FUNDAMENTAL ANALYSIS
Despite the France and Germany agreement to back up an EU/IMF Greek bailout, comments from ECB president Trichet questioned the impact of an IMF aid to Europe. As a result, the euro reach a ten-month low by moving below 1.3200.
Adding to the uncertainty is the downgrade of the Portugal's credit by Fitch Ratings on Wednesday.
The economical growth of most EU countries remains subdued. The labour market is still weak throughout Europe, which maintains low wages and reduces spending. Those factors apply a downward pressure on inflation and should prevent any ECB rate hike before the end of the year.
The threat of further credit downgrades from rating agencies commands traders to remain cautious with any long position.
With the Greek saga reaching an end, we expect the EUR/USD to continue its downtrend until significant signs of improvements appear in Europe.

::::::

TO DO =>
Copy word for word the stretch of the fundamental analysis above from "Adding to the" through "of the year.".

::::::

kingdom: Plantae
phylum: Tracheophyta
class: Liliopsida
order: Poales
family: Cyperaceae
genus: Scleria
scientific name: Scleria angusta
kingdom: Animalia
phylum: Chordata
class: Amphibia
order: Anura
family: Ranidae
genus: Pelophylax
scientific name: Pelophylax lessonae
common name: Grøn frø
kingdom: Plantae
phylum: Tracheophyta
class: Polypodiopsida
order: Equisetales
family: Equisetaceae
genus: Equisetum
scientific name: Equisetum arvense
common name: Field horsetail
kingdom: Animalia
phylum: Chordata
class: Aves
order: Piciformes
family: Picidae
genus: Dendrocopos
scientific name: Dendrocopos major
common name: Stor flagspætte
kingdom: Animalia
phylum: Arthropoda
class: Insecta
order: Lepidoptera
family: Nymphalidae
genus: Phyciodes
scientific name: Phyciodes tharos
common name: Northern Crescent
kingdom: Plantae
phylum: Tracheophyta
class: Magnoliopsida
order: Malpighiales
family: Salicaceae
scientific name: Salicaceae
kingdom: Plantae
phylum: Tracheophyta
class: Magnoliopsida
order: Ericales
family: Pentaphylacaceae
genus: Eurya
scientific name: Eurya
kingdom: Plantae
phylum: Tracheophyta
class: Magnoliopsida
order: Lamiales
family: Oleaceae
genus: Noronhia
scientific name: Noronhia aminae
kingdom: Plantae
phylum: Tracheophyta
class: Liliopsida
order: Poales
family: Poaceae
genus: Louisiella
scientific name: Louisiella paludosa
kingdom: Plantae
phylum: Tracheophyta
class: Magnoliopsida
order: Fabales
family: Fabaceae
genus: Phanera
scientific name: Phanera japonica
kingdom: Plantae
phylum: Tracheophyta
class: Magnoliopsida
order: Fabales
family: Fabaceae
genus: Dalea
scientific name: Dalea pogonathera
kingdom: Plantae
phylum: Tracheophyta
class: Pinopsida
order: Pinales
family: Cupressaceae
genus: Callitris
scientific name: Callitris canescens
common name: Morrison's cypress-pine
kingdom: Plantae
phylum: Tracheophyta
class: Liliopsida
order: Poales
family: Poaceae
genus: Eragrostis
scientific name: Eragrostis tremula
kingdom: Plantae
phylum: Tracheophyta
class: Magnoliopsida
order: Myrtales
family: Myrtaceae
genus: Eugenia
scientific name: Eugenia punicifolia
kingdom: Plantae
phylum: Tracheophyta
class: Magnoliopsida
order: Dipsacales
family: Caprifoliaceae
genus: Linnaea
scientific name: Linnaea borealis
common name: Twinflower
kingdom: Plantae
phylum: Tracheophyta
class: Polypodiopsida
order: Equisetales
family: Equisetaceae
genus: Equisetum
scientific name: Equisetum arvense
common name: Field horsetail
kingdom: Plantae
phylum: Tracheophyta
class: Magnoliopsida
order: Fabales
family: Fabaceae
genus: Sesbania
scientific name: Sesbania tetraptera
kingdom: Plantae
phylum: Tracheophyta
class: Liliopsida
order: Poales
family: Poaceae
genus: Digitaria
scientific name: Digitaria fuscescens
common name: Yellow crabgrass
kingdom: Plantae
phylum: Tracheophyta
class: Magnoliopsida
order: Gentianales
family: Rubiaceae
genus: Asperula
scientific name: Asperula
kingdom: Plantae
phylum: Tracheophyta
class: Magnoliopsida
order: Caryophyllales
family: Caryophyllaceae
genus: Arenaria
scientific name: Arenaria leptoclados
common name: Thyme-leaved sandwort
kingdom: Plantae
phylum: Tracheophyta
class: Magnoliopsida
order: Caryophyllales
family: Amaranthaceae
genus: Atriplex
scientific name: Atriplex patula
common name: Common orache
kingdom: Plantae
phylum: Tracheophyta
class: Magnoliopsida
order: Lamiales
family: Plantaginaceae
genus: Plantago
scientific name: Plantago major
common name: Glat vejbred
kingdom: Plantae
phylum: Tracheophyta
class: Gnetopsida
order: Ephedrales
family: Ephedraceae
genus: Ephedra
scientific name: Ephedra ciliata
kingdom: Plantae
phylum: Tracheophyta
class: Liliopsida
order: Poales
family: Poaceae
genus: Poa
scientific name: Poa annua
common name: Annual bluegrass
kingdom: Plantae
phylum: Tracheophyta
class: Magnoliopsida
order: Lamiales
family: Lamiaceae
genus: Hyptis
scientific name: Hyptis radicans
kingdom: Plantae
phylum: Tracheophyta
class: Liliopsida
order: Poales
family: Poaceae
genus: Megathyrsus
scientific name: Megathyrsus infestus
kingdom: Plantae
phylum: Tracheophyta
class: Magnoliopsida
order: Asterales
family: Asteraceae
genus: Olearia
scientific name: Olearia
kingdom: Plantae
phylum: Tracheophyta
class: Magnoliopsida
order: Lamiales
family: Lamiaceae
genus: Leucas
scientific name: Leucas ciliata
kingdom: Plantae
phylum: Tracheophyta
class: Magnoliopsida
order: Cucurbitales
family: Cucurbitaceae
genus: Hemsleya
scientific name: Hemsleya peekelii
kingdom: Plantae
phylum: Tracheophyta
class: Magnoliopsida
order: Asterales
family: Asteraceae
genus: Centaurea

::::::

TASK SOLUTION =>
Adding to the uncertainty is the downgrade of the Portugal's credit by Fitch Ratings on Wednesday.
The economical growth of most EU countries remains subdued. The labour market is still weak throughout Europe, which maintains low wages and reduces spending. Those factors apply a downward pressure on inflation and should prevent any ECB rate hike before the end of the year.